WHAT YOU HAVE TO DO — Revise the text on political power and leadership from "One of the key" to "surveillance and sanctioning.", replacing "gossip" with "ridicule".

PAGE TEXT —
▬▬▬

In the excellent Danish political drama Borgen, Birgitte Nyborg, the leader of a moderate left party, finds herself negotiating a coalition government after the elections. Her initial steps are hesitant, and more seasoned leaders try to convince her to accept a junior role in a government they would control. Bent Sejrø, her political mentor, takes her to the roof of the government building, overlooking Copenhagen, and drives home a crucial lesson:
Look here, damn it! All this could be yours! But power isn’t a cute little puppy that jumps in your lap. You have to grab it and hold onto it, or it will disappear!
This political lesson rests on two facts: political power exists—“all this could be yours”—and it is a hard fight to acquire and keep. In this post, I’ll unpack the deep underlying reasons behind these realities.
Why we have leaders
Hobbes’ mistake about the origin of leadership
Why do we have leaders? Why don’t we live in anarchic societies without bosses telling us what to do? A widely influential answer comes from Hobbes’ Leviathan: we need leaders to protect us from each other. Without overarching authority, we would exist in a state of nature, ready to rob and kill one another. As Hobbes put it:
In such condition, there is no place for industry, because the fruit thereof is uncertain: and consequently no culture of the earth; no navigation; no commodious building; no instruments of moving, and removing, such things as require much force; no knowledge of the face of the earth; no account of time; no arts; no letters; no society; and which is worst of all, continual fear, and danger of violent death; and the life of man, solitary, poor, nasty, brutish, and short. - Hobbes (1651)
Hobbes argued that the state’s monopoly on legitimate violence protects people, giving them confidence that they can live their lives without constant fear of harm. His answer has, however, a flaw. He assumes that social order requires a leader—in his case, a monarch. At first glance, this seems reasonable: if there is policing to be done, there must be a police force and, ultimately, a decision-maker at the top. But game theory teaches us that this conclusion is mistaken. Social policing does not necessarily require a leader. Communities can self-police.
One of the key insights from game theory is that social conventions function as equilibria of social games. A small community can establish conventions governing acceptable behaviour without a central authority. These rules are enforced by the group through active monitoring and social pressure, such as gossip. In fact, most rules of social behaviour are not enforced by the state but by the informal mechanisms of community surveillance and sanctioning.
Consider a suburban neighbourhood in 1950s America, where rigid social norms dictated behaviour. It was not the police who ensured that people mowed their lawns, dressed well, spoke properly in public, and refrained from yelling at their neighbours. These behaviours were primarily enforced by the community through social pressure.

Anthropologists like Christopher Boehm have described how ancient hunter-gatherer societies often lacked formal leaders. Social order was maintained through constant peer monitoring and sanctions for transgressions like bullying. These sanctions ranged from mockery to ostracism and, in extreme cases, even execution. Similarly, Nobel laureate Elinor Ostrom documented how social norms can emerge as solutions to social problems such as dealing with typical conflicts arising in a community.

▬▬▬

SUPPLIED INFORMATION —
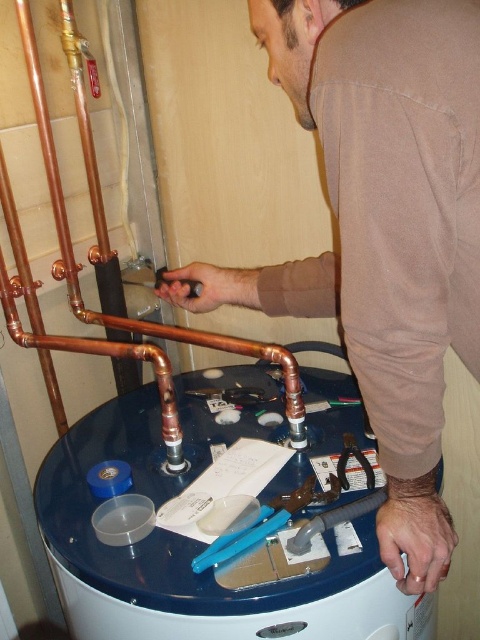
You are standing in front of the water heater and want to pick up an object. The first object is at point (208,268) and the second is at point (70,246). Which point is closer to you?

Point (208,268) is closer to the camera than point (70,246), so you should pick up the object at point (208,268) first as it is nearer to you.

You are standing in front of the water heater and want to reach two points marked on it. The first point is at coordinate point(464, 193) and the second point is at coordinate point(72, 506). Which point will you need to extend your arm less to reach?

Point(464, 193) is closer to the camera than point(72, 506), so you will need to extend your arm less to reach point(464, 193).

▬▬▬

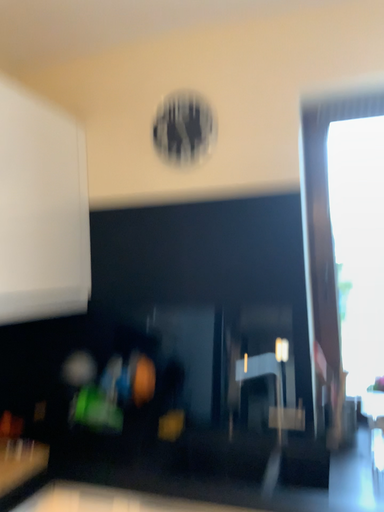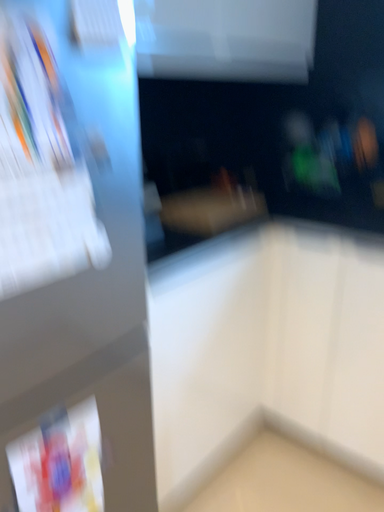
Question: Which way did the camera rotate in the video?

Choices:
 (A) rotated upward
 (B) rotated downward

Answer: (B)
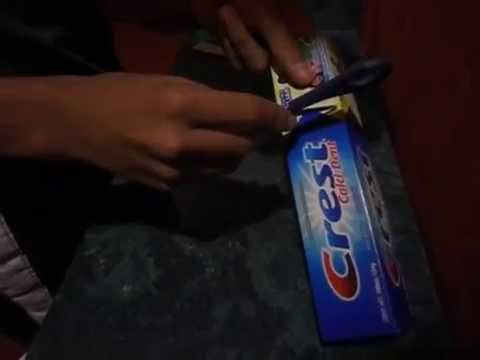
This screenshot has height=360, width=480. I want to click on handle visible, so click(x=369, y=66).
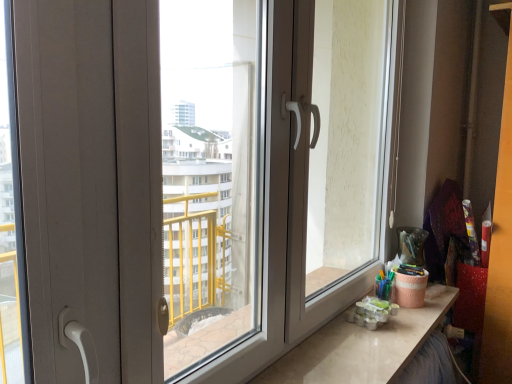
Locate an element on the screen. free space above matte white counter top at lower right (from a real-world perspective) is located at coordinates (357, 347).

▬▬▬

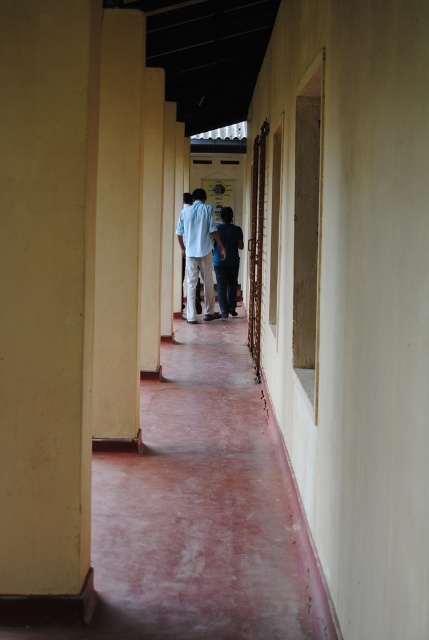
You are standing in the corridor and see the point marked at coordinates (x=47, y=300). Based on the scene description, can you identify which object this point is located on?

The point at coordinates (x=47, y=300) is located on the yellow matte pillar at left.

▬▬▬

RESPONSE BELOW —
One of the key insights from game theory is that social conventions function as equilibria of social games. A small community can establish conventions governing acceptable behaviour without a central authority. These rules are enforced by the group through active monitoring and social pressure, such as ridicule. In fact, most rules of social behaviour are not enforced by the state but by the informal mechanisms of community surveillance and sanctioning.